Task objective:
Without copying any picture, transcribe exactly the lines of the data below from the one containing "neck: (255, 257)" through the one containing "right back paw: (446, 489)".

Available records:
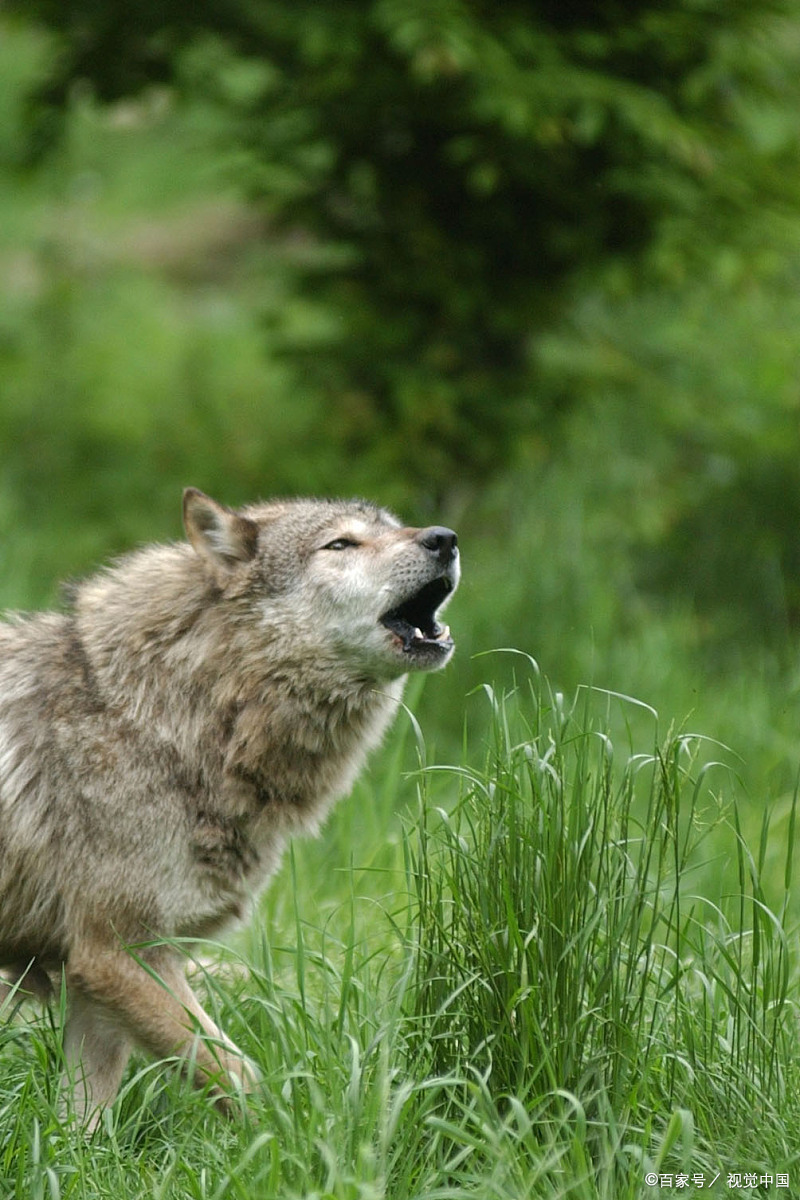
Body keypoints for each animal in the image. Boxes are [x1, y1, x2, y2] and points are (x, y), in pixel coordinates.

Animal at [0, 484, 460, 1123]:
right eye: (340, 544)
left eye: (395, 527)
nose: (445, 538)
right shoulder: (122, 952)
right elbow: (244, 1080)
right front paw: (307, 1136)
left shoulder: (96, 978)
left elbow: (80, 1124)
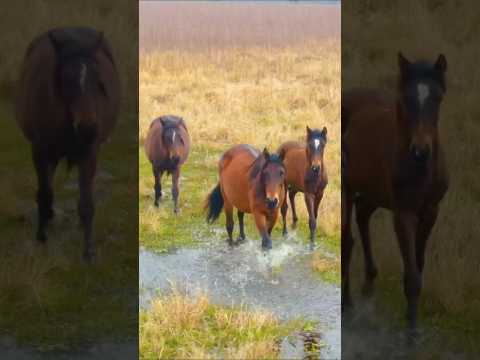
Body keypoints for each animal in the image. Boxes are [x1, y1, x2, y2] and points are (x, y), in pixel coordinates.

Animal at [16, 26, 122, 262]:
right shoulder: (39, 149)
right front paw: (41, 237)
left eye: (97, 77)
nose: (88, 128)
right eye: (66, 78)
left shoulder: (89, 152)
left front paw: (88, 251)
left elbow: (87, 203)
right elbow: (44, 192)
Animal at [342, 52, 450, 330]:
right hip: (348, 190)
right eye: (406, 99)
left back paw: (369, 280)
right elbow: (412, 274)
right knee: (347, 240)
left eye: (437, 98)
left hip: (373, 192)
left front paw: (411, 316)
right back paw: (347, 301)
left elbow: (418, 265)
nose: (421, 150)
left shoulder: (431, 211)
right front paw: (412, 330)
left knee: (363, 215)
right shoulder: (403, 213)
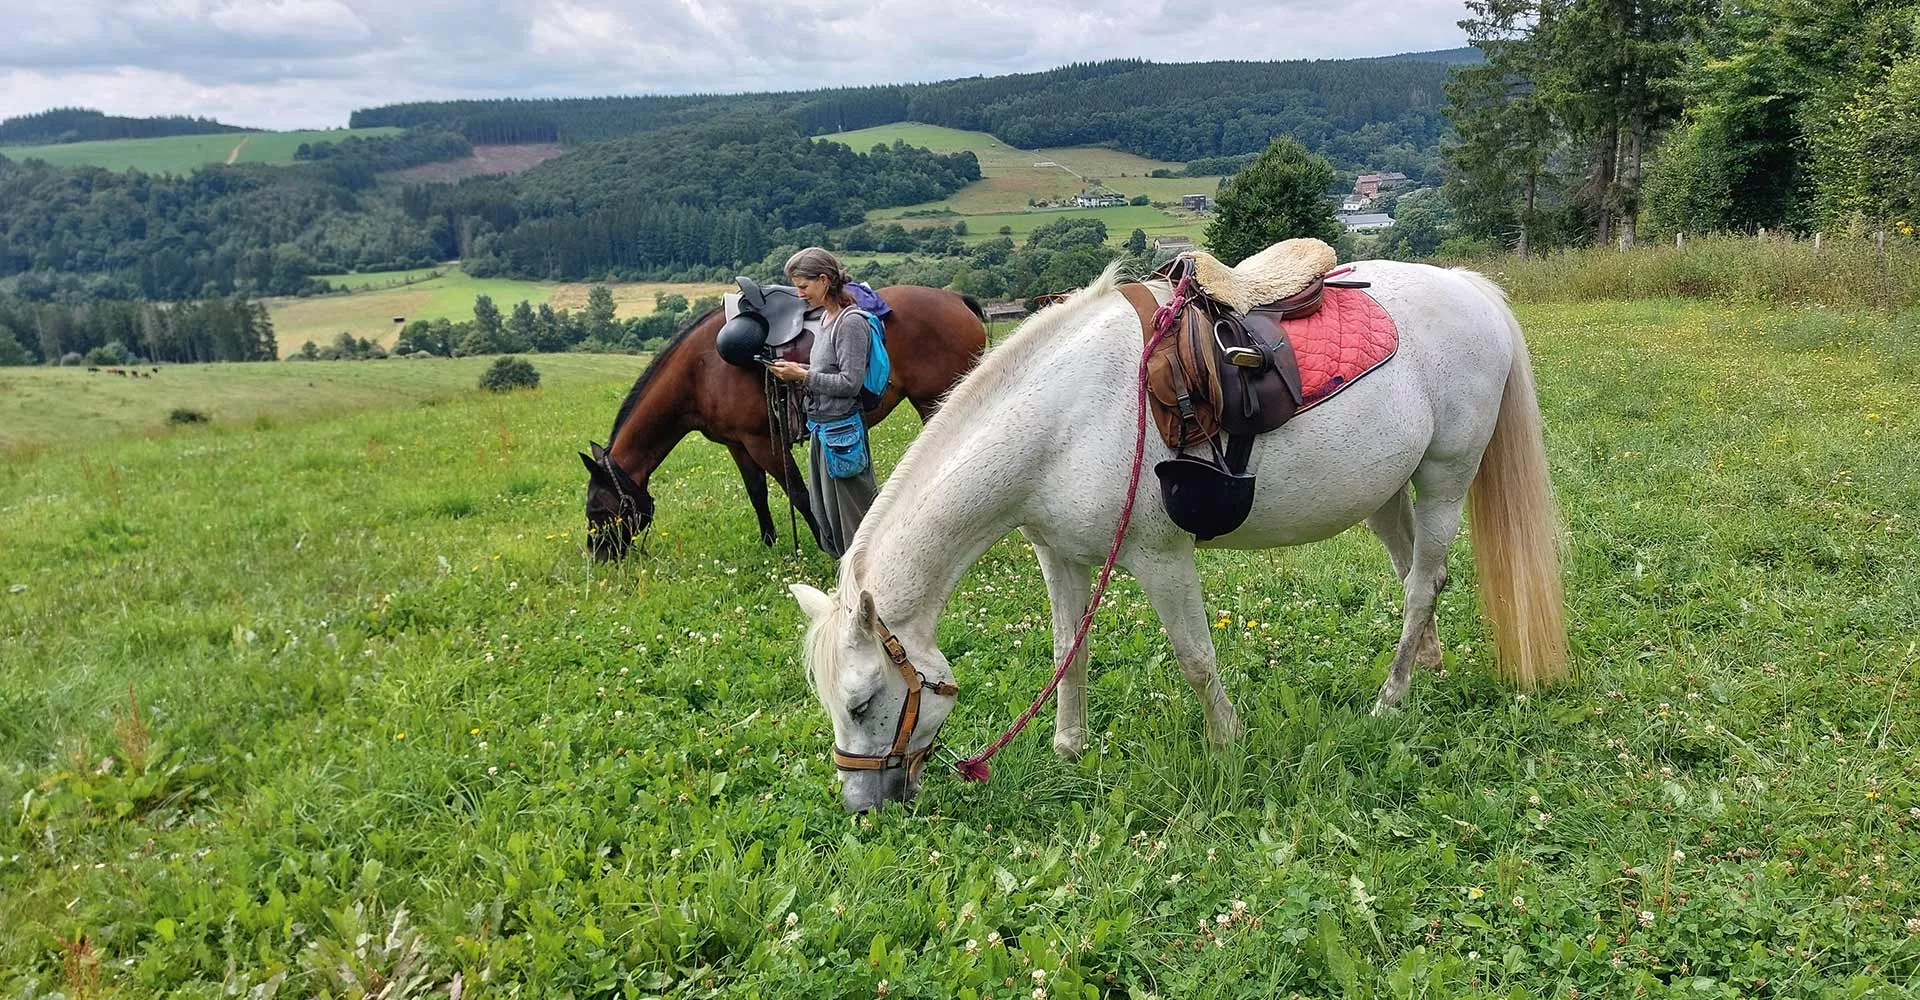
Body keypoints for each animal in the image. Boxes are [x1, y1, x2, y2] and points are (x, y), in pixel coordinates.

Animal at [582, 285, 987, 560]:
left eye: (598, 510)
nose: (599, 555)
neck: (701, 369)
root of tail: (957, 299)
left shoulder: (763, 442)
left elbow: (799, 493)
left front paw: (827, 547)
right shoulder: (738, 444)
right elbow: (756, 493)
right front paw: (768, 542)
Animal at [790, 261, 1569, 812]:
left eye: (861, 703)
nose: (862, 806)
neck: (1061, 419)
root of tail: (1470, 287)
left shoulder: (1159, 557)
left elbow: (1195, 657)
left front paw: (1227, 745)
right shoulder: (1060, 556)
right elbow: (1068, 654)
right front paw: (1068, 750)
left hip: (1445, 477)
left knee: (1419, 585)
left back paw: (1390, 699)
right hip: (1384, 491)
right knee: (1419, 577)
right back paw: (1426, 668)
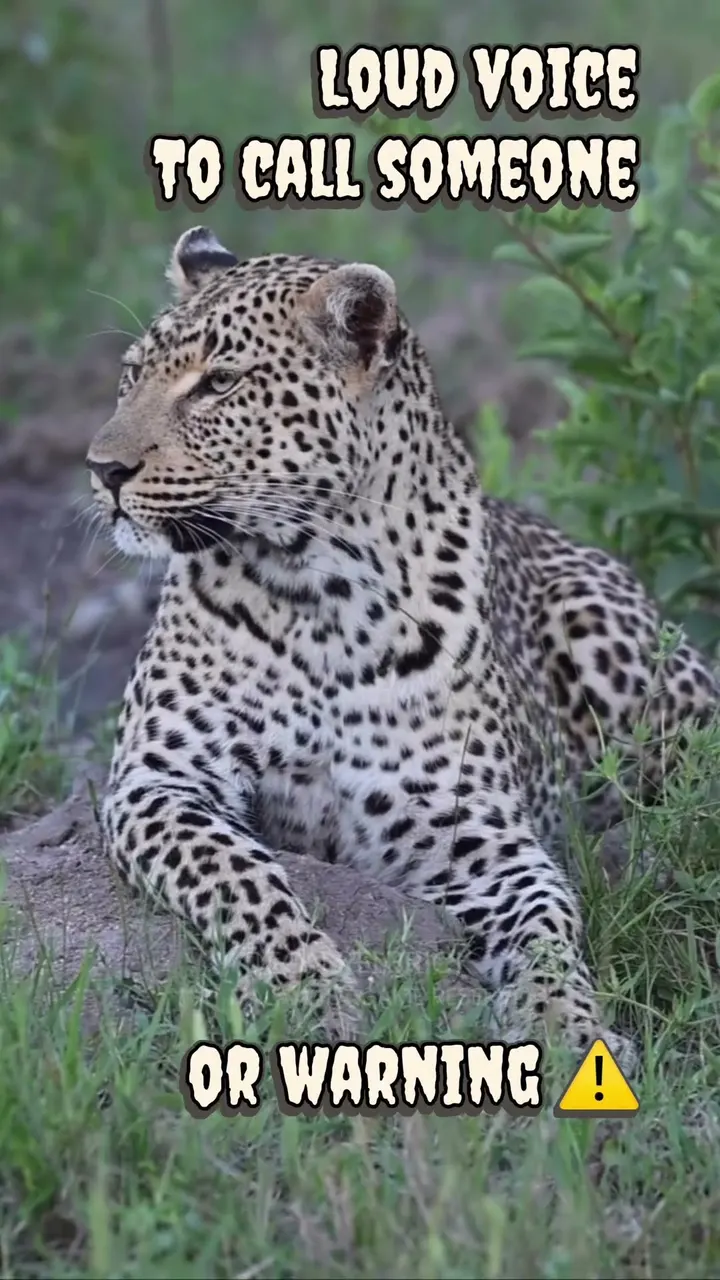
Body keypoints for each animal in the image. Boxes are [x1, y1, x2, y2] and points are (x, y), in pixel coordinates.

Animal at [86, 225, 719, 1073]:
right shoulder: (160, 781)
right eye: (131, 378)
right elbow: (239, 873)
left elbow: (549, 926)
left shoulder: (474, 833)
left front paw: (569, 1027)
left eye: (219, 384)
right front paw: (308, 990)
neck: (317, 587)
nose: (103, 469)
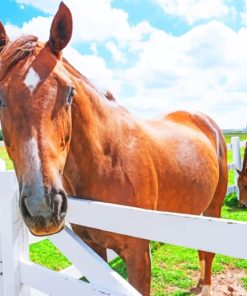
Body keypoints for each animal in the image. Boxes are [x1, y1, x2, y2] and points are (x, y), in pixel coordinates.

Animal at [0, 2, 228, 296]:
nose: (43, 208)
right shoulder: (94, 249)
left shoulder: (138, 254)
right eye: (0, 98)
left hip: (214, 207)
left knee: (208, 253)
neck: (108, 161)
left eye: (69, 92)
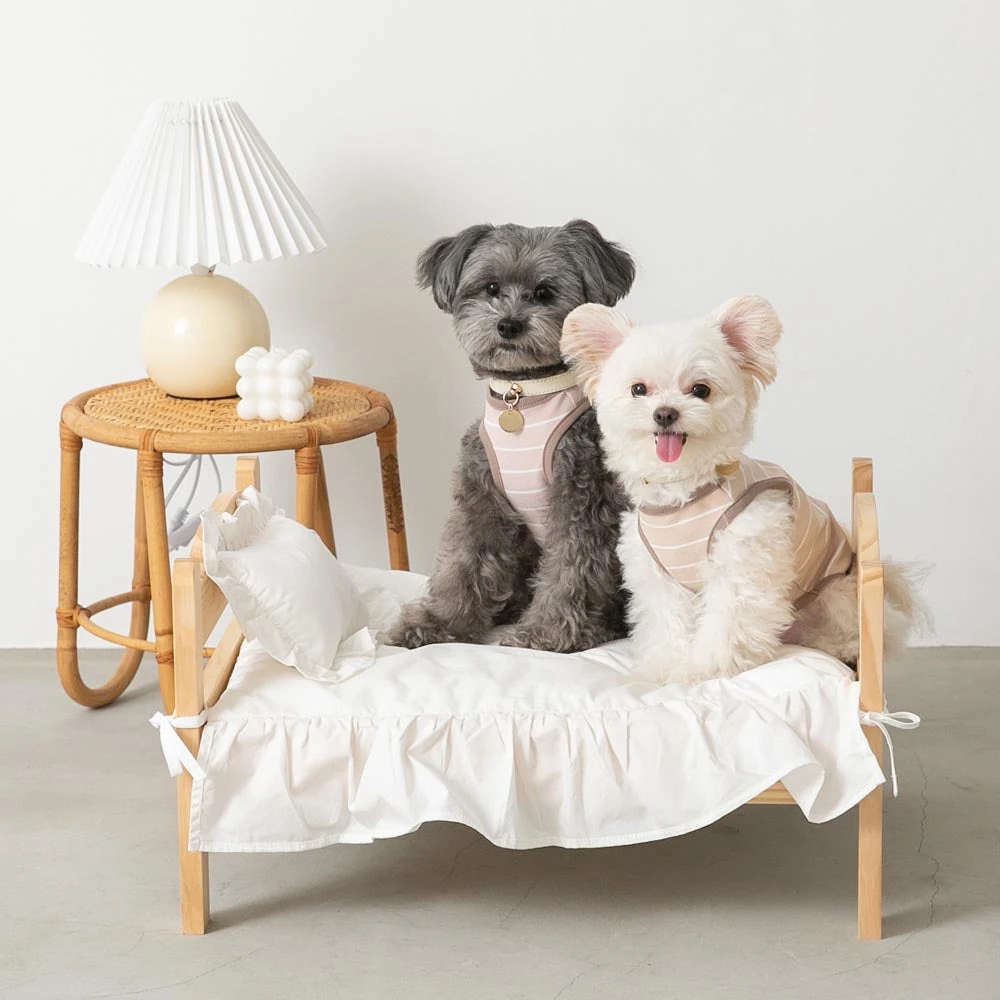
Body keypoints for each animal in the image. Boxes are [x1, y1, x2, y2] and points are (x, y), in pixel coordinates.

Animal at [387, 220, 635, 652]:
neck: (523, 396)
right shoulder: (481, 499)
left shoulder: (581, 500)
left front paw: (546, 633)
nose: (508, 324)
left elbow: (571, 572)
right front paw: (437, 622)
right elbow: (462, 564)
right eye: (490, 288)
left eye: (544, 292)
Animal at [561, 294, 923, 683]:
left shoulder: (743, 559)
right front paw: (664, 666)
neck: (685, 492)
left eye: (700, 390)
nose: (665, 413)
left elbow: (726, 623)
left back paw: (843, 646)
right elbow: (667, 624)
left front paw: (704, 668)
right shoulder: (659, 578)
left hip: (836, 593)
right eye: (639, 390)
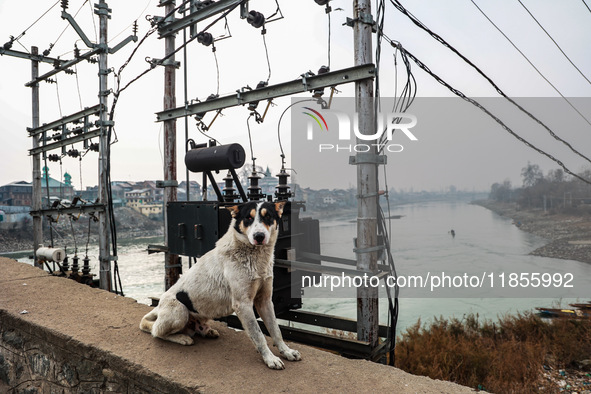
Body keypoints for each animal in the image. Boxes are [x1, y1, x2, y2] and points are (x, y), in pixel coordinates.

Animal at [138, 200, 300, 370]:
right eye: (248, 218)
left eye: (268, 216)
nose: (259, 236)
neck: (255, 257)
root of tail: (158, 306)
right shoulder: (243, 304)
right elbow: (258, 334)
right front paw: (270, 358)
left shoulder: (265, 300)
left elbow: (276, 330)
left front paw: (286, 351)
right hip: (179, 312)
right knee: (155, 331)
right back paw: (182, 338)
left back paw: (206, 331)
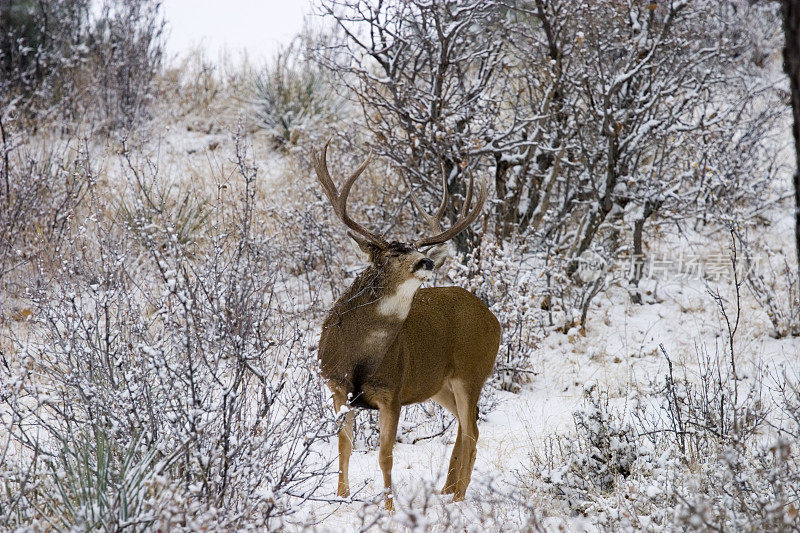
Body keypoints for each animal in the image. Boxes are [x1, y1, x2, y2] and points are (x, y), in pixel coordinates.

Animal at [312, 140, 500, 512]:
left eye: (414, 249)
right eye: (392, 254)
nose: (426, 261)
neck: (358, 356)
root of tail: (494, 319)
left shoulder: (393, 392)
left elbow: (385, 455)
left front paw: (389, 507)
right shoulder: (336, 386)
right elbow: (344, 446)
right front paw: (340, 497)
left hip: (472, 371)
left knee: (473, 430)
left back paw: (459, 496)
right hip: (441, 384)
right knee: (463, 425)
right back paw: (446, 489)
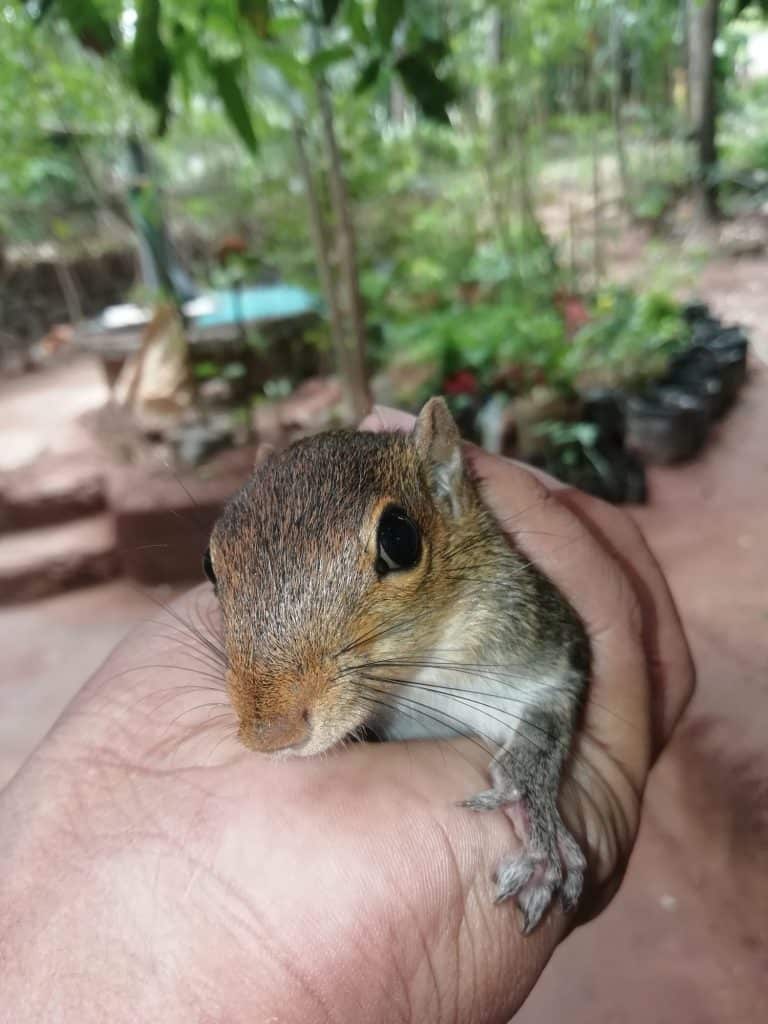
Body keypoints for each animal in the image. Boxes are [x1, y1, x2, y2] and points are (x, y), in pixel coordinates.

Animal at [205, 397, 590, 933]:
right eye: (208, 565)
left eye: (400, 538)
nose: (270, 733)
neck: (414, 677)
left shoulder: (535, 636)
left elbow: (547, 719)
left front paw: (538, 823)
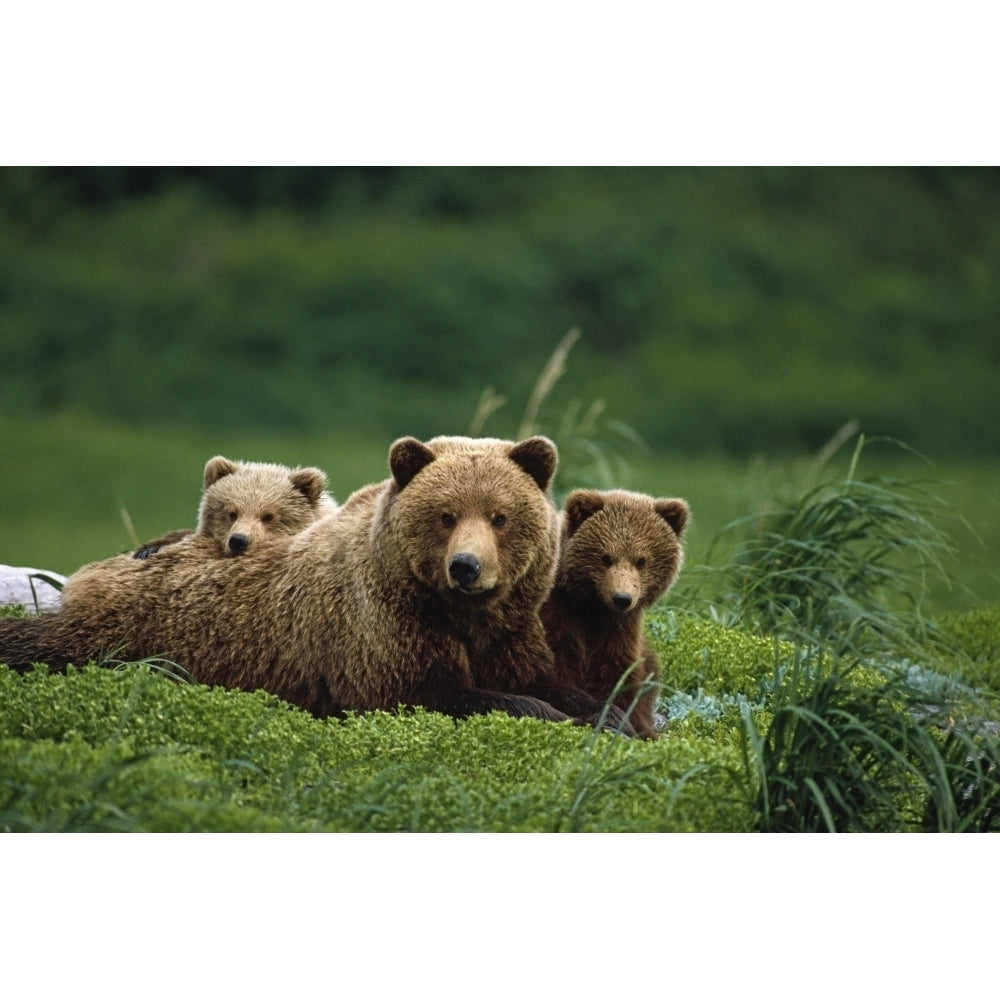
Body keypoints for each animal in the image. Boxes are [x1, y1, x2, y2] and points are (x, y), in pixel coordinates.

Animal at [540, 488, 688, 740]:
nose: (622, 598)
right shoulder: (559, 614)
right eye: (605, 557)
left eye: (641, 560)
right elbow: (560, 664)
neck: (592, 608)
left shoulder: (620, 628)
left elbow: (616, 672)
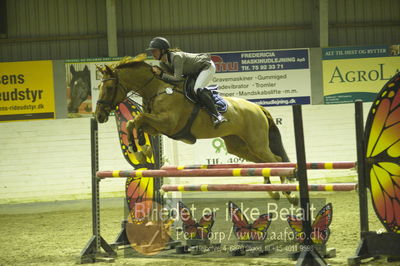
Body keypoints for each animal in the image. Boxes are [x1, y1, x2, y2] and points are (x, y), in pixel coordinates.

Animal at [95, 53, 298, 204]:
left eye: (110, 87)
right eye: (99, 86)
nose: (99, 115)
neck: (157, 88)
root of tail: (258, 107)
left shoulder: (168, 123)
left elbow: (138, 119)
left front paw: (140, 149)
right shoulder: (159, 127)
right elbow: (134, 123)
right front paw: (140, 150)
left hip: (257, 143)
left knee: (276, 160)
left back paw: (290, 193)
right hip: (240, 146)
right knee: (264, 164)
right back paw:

Result for this task:
neck: (255, 257)
root of tail: (158, 306)
right shoulder: (243, 304)
right elbow: (258, 334)
right front paw: (270, 358)
left shoulder: (265, 300)
left elbow: (276, 330)
left front paw: (286, 351)
right hip: (179, 312)
right knee: (155, 331)
right back paw: (182, 338)
left back paw: (206, 331)
Body keypoints for each animal in the image. Boxes are [x1, y1, x2, y2] and points are (x, y), in pixel coordinates.

Animal at [312, 140, 500, 512]:
left eye: (414, 249)
right eye: (392, 254)
nose: (426, 261)
neck: (358, 356)
root of tail: (494, 319)
left shoulder: (393, 392)
left elbow: (385, 455)
left front paw: (389, 507)
right shoulder: (336, 386)
right elbow: (344, 446)
right front paw: (340, 497)
left hip: (472, 371)
left knee: (473, 430)
left back paw: (459, 496)
right hip: (441, 384)
right knee: (463, 425)
right back paw: (446, 489)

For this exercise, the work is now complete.